___ EXCERPT

On Fri, 2011-05-06 at 19:42 +0200, Eric Dumazet wrote:
> Le vendredi 06 mai 2011 à 18:59 +0200, Andi Kleen a écrit :
>
> > If you have a better way to make it faster please share it.
>
> Ideally we could use RCU :)
>
> Have whatever state hold in one structure (possibly big, it doesnt
> matter) and switch pointer in writer once everything is setup in new
> structure.
Yea. RCU is tough though, because we do need the hardware cycle value
that we use to be valid for the current interval stored in the
timekeeper structure (ie: the cycle value can't be before the current
cycle_last, and it can't be greater then the next cycle_last).
The reason being, that should a frequency correction occur, you might
end up applying the old frequency to a longer interval then desired,
which could cause small timekeeping inconsistencies.
So we really do need a way to ensure that gettimeofday calls fall on one
side or the other of the accumulation loop. We may be able to tighten
that window some, but I don't know if RCU will work.
thanks
-john
On Fri, 2011-05-06 at 22:04 +0200, Eric Dumazet wrote:
> Le vendredi 06 mai 2011 à 21:26 +0200, Eric Dumazet a écrit :
> > Le vendredi 06 mai 2011 à 19:50 +0200, Andi Kleen a écrit :
> > > On Fri, May 06, 2011 at 07:42:47PM +0200, Eric Dumazet wrote:
> > > > Le vendredi 06 mai 2011 à 18:59 +0200, Andi Kleen a écrit :
> > > >
> > > > > If you have a better way to make it faster please share it.
> > > >
> > > > Ideally we could use RCU :)
> > >
> > > Hmm, I didn't think my case had a lot of loops in the seqlock -- just
> > > expensive cache misses -- but I should double check.
> > >
> > > For the lots of loop case we probably need to understand first why you
> > > iterate that often.
> >
> > Yep, I'll try to investigate on this
> >
>
> So apparently some calls to tick_do_update_jiffies64() are pretty
> expensive :
So would the easier solution be to just break out timekeeper locking
from the xtime_lock?
So basically we would just add a timekeeper.lock seqlock and use it to
protect only the timekeeping code? We can still keep xtime_lock around
for the tick/jiffies protection (well, until tglx kills jiffies :), but
gettimeofday and friends wouldn't be blocked for so long.

______

## EXERCISE REQUIREMENTS
Resume the kernel timekeeping locking discussion, continuing on from its last sentence.

___ ENTRIES PROVIDED

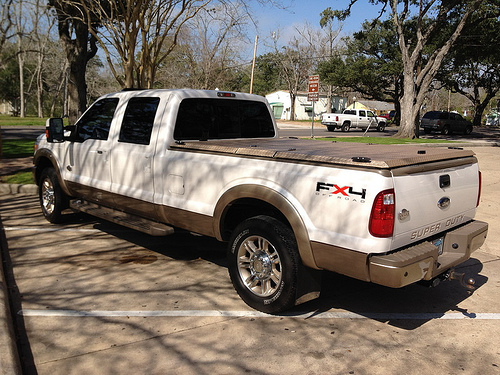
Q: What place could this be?
A: It is a parking lot.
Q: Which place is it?
A: It is a parking lot.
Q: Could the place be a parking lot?
A: Yes, it is a parking lot.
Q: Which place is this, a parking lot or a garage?
A: It is a parking lot.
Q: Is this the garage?
A: No, it is the parking lot.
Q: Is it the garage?
A: No, it is the parking lot.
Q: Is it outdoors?
A: Yes, it is outdoors.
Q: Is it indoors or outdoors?
A: It is outdoors.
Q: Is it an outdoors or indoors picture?
A: It is outdoors.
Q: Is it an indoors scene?
A: No, it is outdoors.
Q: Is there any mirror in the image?
A: Yes, there is a mirror.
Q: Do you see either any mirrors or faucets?
A: Yes, there is a mirror.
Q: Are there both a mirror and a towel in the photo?
A: No, there is a mirror but no towels.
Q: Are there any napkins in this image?
A: No, there are no napkins.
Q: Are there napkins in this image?
A: No, there are no napkins.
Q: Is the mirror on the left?
A: Yes, the mirror is on the left of the image.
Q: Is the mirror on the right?
A: No, the mirror is on the left of the image.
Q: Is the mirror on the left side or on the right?
A: The mirror is on the left of the image.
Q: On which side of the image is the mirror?
A: The mirror is on the left of the image.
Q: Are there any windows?
A: Yes, there is a window.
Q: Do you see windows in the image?
A: Yes, there is a window.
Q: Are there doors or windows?
A: Yes, there is a window.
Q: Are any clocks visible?
A: No, there are no clocks.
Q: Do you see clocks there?
A: No, there are no clocks.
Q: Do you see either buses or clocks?
A: No, there are no clocks or buses.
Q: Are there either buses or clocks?
A: No, there are no clocks or buses.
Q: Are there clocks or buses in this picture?
A: No, there are no clocks or buses.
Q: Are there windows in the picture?
A: Yes, there is a window.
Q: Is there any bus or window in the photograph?
A: Yes, there is a window.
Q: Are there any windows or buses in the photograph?
A: Yes, there is a window.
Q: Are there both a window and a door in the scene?
A: Yes, there are both a window and a door.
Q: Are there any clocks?
A: No, there are no clocks.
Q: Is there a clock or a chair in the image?
A: No, there are no clocks or chairs.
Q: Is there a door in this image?
A: Yes, there is a door.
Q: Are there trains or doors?
A: Yes, there is a door.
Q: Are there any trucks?
A: Yes, there is a truck.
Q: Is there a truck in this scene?
A: Yes, there is a truck.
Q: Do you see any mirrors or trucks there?
A: Yes, there is a truck.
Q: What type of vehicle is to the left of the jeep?
A: The vehicle is a truck.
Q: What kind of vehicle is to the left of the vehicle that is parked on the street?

______

## RESULT OF THIS TASK
That should be pretty straight forward now that the timekeeper data is
completely static to timkeeeping.c.
thanks
-john
Le vendredi 06 mai 2011 à 13:24 -0700, john stultz a écrit :
> So would the easier solution be to just break out timekeeper locking
> from the xtime_lock?
>
> So basically we would just add a timekeeper.lock seqlock and use it to
> protect only the timekeeping code? We can still keep xtime_lock around
> for the tick/jiffies protection (well, until tglx kills jiffies :), but
> gettimeofday and friends wouldn't be blocked for so long.
>
> That should be pretty straight forward now that the timekeeper data is
> completely static to timkeeeping.c.
>
Yes :)
I can see many cpus entering tick_do_update_jiffies64() and all are
calling write_seqlock(&xtime_lock);
Only first one can perform the work, but all others are waiting on the
spinlock, get it, change seqcount, and realize they have nothing to
do...
Meanwhile, a reader must wait that all writers are finished, because of
all seqcount changes storm.
Following patch helps. Of course we might find out why so many cpus (on
my 8 cpus machine !) are calling tick_do_update_jiffies64() at the same
time...
This is basically what I said in my first mail :
Separate logical sections to reduce windows where readers are blocked/spinning.
diff --git a/kernel/time/tick-sched.c b/kernel/time/tick-sched.c
index d5097c4..251b2fe 100644
--- a/kernel/time/tick-sched.c
+++ b/kernel/time/tick-sched.c
@@ -56,7 +56,7 @@ static void tick_do_update_jiffies64(ktime_t now)
return;
/* Reevalute with xtime_lock held */
- write_seqlock(&xtime_lock);
+ spin_lock(&xtime_lock.lock);
delta = ktime_sub(now, last_jiffies_update);
if (delta.tv64 >= tick_period.tv64) {
@@ -74,12 +74,15 @@ static void tick_do_update_jiffies64(ktime_t now)
last_jiffies_update = ktime_add_ns(last_jiffies_update,
incr * ticks);
}
+ xtime_lock.sequence++;
+ smp_wmb();
do_timer(++ticks);
-
+ smp_wmb();
+ xtime_lock.sequence++;
/* Keep the tick_next_period variable up to date */
tick_next_period = ktime_add(last_jiffies_update, tick_period);
}
- write_sequnlock(&xtime_lock);
+ spin_unlock(&xtime_lock.lock);
}
/*
On Sat, 2011-05-07 at 00:30 +0200, Eric Dumazet wrote:
> Le vendredi 06 mai 2011 à 13:24 -0700, john stultz a écrit :
>
> > So would the easier solution be to just break out timekeeper locking
> > from the xtime_lock?
> >
> > So basically we would just add a timekeeper.lock seqlock and use it to
> > protect only the timekeeping code? We can still keep xtime_lock around
> > for the tick/jiffies protection (well, until tglx kills jiffies :), but
> > gettimeofday and friends wouldn't be blocked for so long.
> >
> > That should be pretty straight forward now that the timekeeper data is
> > completely static to timkeeeping.c.
> >
>
> Yes :)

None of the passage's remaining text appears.